Human keypoint data
⁂
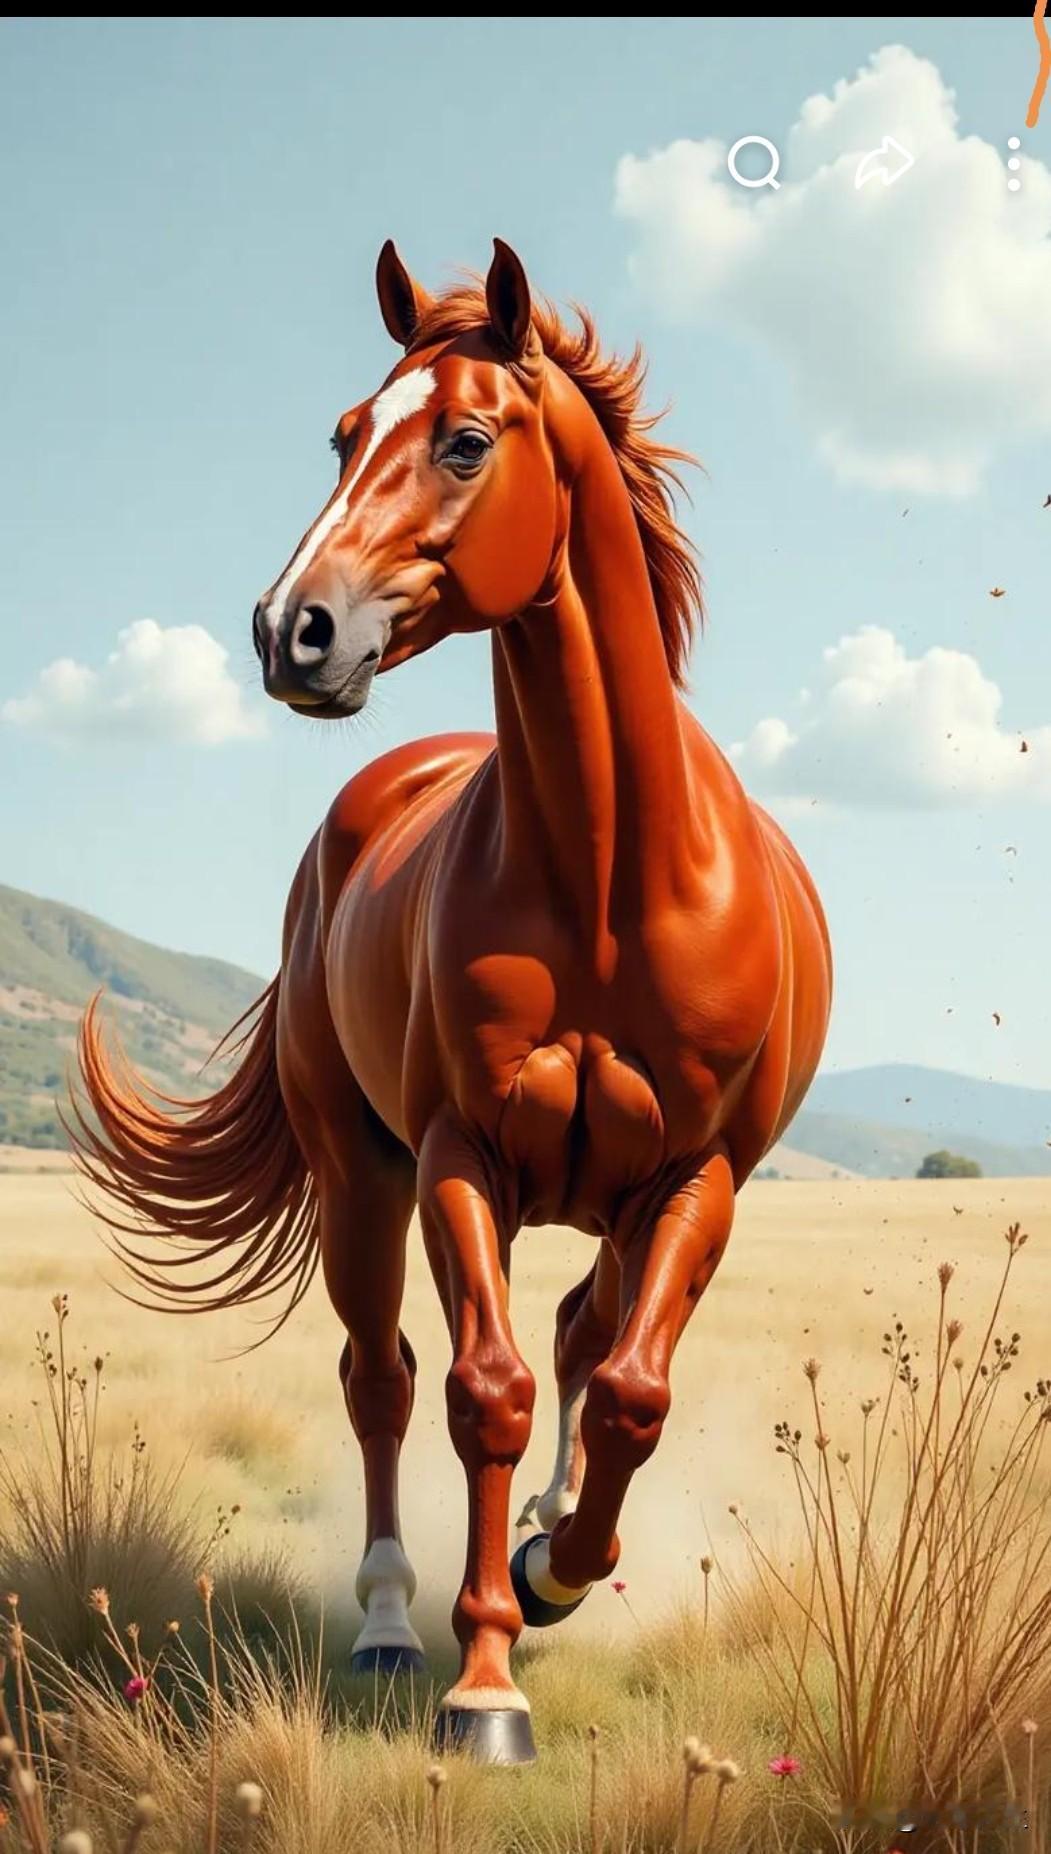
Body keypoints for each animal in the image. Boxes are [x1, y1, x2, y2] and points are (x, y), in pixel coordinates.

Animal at [69, 238, 832, 1765]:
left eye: (467, 440)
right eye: (343, 435)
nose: (289, 631)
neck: (608, 872)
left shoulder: (695, 1175)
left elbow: (629, 1392)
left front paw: (554, 1567)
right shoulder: (454, 1158)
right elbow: (485, 1390)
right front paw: (485, 1679)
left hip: (605, 1205)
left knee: (586, 1338)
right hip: (359, 1175)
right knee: (384, 1375)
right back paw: (382, 1621)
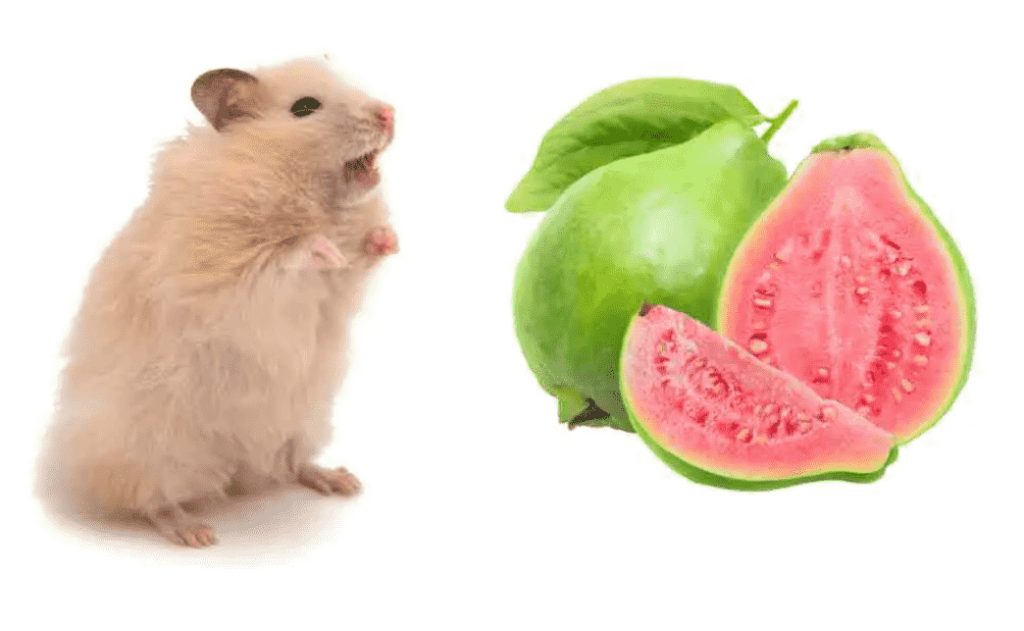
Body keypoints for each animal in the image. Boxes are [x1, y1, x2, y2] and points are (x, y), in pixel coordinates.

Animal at [38, 58, 398, 547]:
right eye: (305, 107)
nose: (390, 114)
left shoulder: (338, 287)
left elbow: (356, 260)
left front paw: (388, 238)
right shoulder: (226, 277)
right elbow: (284, 258)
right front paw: (320, 247)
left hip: (305, 421)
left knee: (290, 465)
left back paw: (342, 480)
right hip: (152, 450)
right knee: (153, 501)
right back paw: (195, 533)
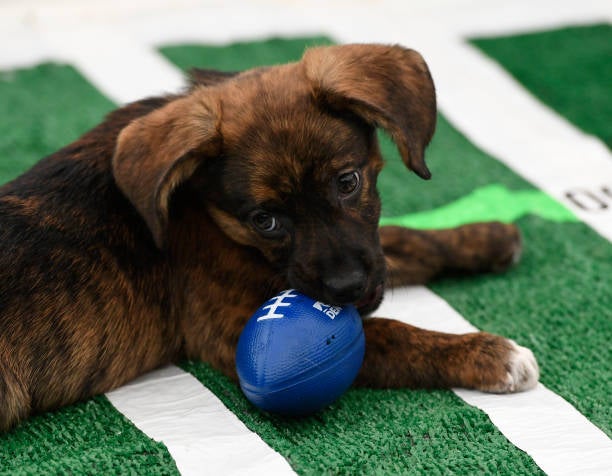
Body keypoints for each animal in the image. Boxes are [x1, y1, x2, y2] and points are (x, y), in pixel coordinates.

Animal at [0, 44, 536, 432]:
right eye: (265, 220)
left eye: (348, 182)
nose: (347, 289)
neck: (201, 205)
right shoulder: (232, 326)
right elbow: (393, 336)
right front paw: (487, 355)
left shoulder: (360, 252)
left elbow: (404, 240)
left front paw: (486, 236)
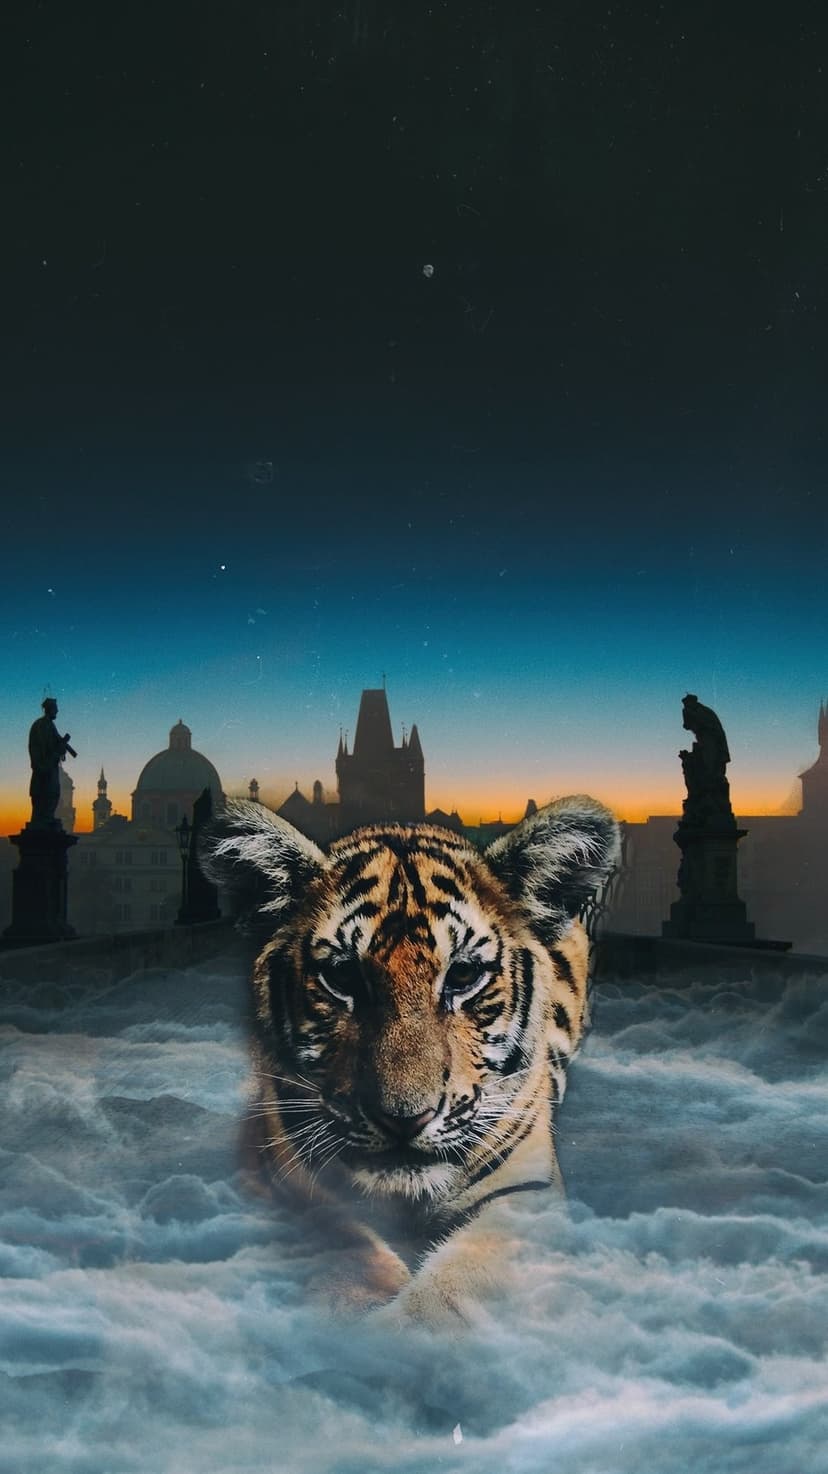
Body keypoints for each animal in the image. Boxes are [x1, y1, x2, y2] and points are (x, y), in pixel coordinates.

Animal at [198, 794, 620, 1325]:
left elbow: (456, 1289)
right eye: (343, 977)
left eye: (463, 975)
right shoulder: (285, 1173)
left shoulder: (524, 1190)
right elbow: (344, 1243)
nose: (404, 1119)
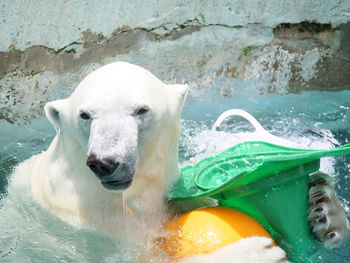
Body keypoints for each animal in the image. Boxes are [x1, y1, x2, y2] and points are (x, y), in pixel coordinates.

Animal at [11, 62, 348, 263]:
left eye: (141, 110)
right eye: (85, 114)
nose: (104, 161)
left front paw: (323, 208)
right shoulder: (91, 234)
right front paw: (254, 251)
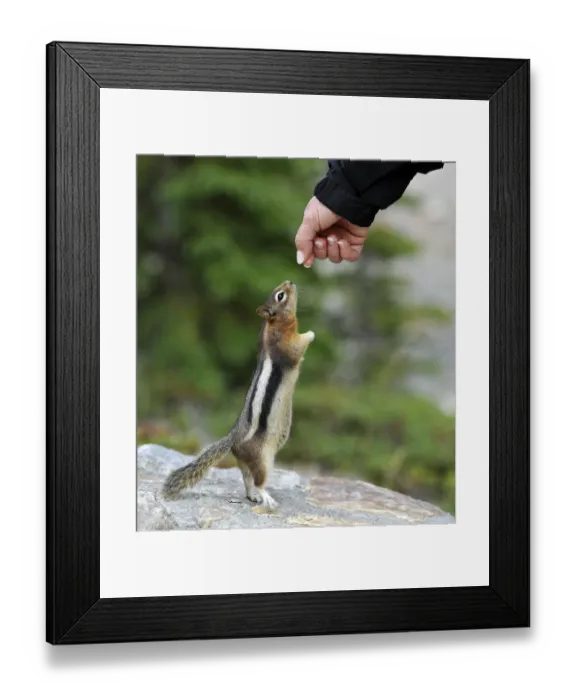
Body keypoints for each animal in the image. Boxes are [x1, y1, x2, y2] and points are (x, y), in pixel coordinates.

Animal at [161, 280, 315, 509]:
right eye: (280, 295)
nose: (290, 281)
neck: (272, 325)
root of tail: (233, 439)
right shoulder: (287, 346)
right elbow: (300, 344)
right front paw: (312, 333)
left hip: (244, 464)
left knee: (247, 481)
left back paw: (254, 497)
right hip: (263, 460)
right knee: (258, 481)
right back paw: (266, 498)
⁂
Problem to work on - In the copy, no picture may appear; the records themselves must be output exactly.

Solution to this task -
Body keypoints for each animal in the image. Boxes are [x1, y1, x2, y2] and points are (x, y), in pixel coordinates.

Animal at [69, 238, 832, 1765]:
left eye: (467, 440)
right eye: (343, 435)
nose: (289, 631)
neck: (608, 872)
left shoulder: (695, 1175)
left elbow: (629, 1392)
left front paw: (554, 1567)
right shoulder: (454, 1158)
right elbow: (485, 1390)
right front paw: (485, 1679)
left hip: (605, 1205)
left knee: (586, 1338)
right hip: (359, 1175)
right knee: (384, 1375)
right back paw: (382, 1621)
Body keypoints for each animal in the image. Boxes are [x1, y1, x2, y2] and points are (x, y), in pixel coordinates.

Animal at [38, 58, 398, 547]:
right eye: (305, 107)
nose: (390, 114)
left shoulder: (338, 287)
left elbow: (356, 260)
left front paw: (388, 238)
right shoulder: (226, 277)
right elbow: (284, 258)
right front paw: (320, 247)
left hip: (305, 421)
left knee: (290, 465)
left back paw: (342, 480)
right hip: (152, 450)
right knee: (153, 501)
right back paw: (195, 533)
Body keypoints for each animal in the image. Boxes are [x1, y1, x2, y2] and points are (x, y), in pixel coordinates.

Animal at [0, 44, 536, 432]:
right eye: (265, 220)
left eye: (348, 182)
nose: (347, 289)
neck: (201, 205)
right shoulder: (232, 326)
right elbow: (393, 336)
right front paw: (487, 355)
left shoulder: (360, 252)
left elbow: (404, 240)
left front paw: (486, 236)
Body keypoints for each animal in the image. Boxes are [x1, y1, x2, y2] and points are (x, y), in pixel coordinates.

Animal at [198, 794, 620, 1325]:
left elbow: (456, 1289)
right eye: (343, 977)
left eye: (463, 975)
right shoulder: (285, 1173)
left shoulder: (524, 1190)
right elbow: (344, 1243)
nose: (404, 1119)
Body keypoints for each animal in the image. Boxes are [x1, y1, x2, y2] and points are (x, y), in pixel coordinates.

Animal at [11, 62, 348, 263]:
left eye: (141, 110)
right eye: (85, 114)
nose: (104, 161)
left front paw: (323, 208)
right shoulder: (91, 234)
right front paw: (254, 251)
Body keypoints for each animal in the image. Boxes are [x1, y1, x2, y2] and points are (x, y), in pixel coordinates.

Animal at [161, 280, 315, 509]:
right eye: (280, 295)
nose: (290, 281)
neck: (272, 325)
root of tail: (233, 439)
right shoulder: (287, 346)
right elbow: (300, 344)
right front paw: (312, 333)
left hip: (244, 464)
left knee: (247, 481)
left back paw: (254, 497)
right hip: (263, 460)
right knee: (258, 481)
right back paw: (266, 498)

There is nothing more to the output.